PROVIDED PASSAGE
Steele v. Wayne Co. Bd. of Educ., Docket No. 89-50-260 (Oct. 19, 1989). The above test was adapted from the one used by the Supreme Court in cases wherein it has analyzed wrongful discharge and suspect class discrimination cases. See, W.Va. Inst. of Tech. v. Human Rights Com'n, 383 S.E.2d 490 (W.Va. 1989); K-Mart Corp. v. Human Rights Com'n., 383 S.E.2d 277 (W.Va. 1989).
      In order for Grievant to establish a prima facie case, he must first establish that he is similarly situated to one or other employees for purposes of making a salary comparison. As noted, Respondent employs 79 coordinators, 67 of which maintain the "licensed" status and who are paid according to the Kanawha County Salary Schedule. Consistent with the discussion earlier, this requirement has already been determined to be reasonable. Of the remaining twelve coordinators not paid according to this scale, one is employed within Grievant's Program. This employee (No. 11, Finding #13) has six years of service, a Bachelor's Degree, and is paid the same salary as Grievant. However, Grievant is not contending that he has been treated differently than any of these twelve employees.
      Based upon Grievant's claim, he cannot be similarly situated to those coordinators who are paid on the pay scale and who were hired into positions which required licensure because this distinction inherently contrasts with Grievant's situation. He was hired into a position which did not require the incumbent to be licensed. Grievant has established that at least one other coordinator has had his salary changed to coincide with that required by the Kanawha County Salary Schedule without the minimum requirements for his position having been changed. This employee testified that when he was first hired as a coordinator, he was not required to have a professional license or certification. In this regard, he is similarly situated to Grievant. This employee did not testify that his title has ever changed although he stated that his job duties continually change as he considers himself a "utility person." Based upon the evidence of the differences between these two employees, Grievant has established a prima facie case of discrimination.
      The burden now shifts to Respondent to introduce evidence that the difference between Grievant's salary and the salary of this other coordinator is either based upon a legitimate, non-arbitrary reason, or related to the actual job responsibilities of his position. Respondent's sole witness in support of its case was William Luft, an Associate State Superintendent for two years. Mr. Luft stated that he has some general responsibility for salaries. He testified that if a coordinator position is somehow "rationally related" to a teaching field then it is determined that thatposition should require certification as a minimum job requirement. Further, he stated that the salaries established for non-certified coordinator positions are determined at the time the job is posted according to Respondent's view of the value or "relative worth" of the position. He testified that when the salaries for these positions (non-certified positions) are determined, the salary schedule adopted by Kanawha County is considered as having no relevance. He concluded that the differences in the various coordinators' job descriptions justify any salary disparities at issue. Respondent offered no evidence to justify why this one coordinator's salary was changed.

DATA
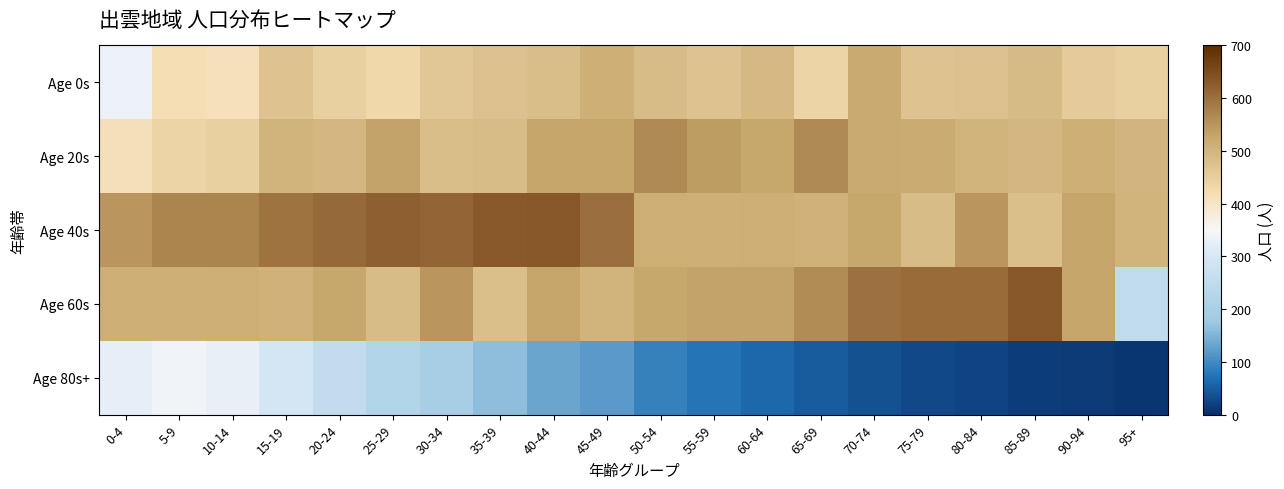

How many categories are shown in the chart?

20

CHECK YOUR UNDERSTANDING
#1 Answer these questions from the grievance decision:
(a) How many coordinators does Respondent employ, and how many of them maintain the "licensed" status?
(b) For how long had William Luft served as an Associate State Superintendent?
(c) What term does the coordinator whose salary was changed use to describe himself?
#2 Print the part of the grievance decision starting with "In order for" and going on through "these twelve employees.".

EXERCISE SOLUTIONS
#1
(a) Respondent employs 79 coordinators, and 67 of them maintain the "licensed" status.
(b) He had served for two years.
(c) He considers himself a "utility person."

#2
In order for Grievant to establish a prima facie case, he must first establish that he is similarly situated to one or other employees for purposes of making a salary comparison. As noted, Respondent employs 79 coordinators, 67 of which maintain the "licensed" status and who are paid according to the Kanawha County Salary Schedule. Consistent with the discussion earlier, this requirement has already been determined to be reasonable. Of the remaining twelve coordinators not paid according to this scale, one is employed within Grievant's Program. This employee (No. 11, Finding #13) has six years of service, a Bachelor's Degree, and is paid the same salary as Grievant. However, Grievant is not contending that he has been treated differently than any of these twelve employees.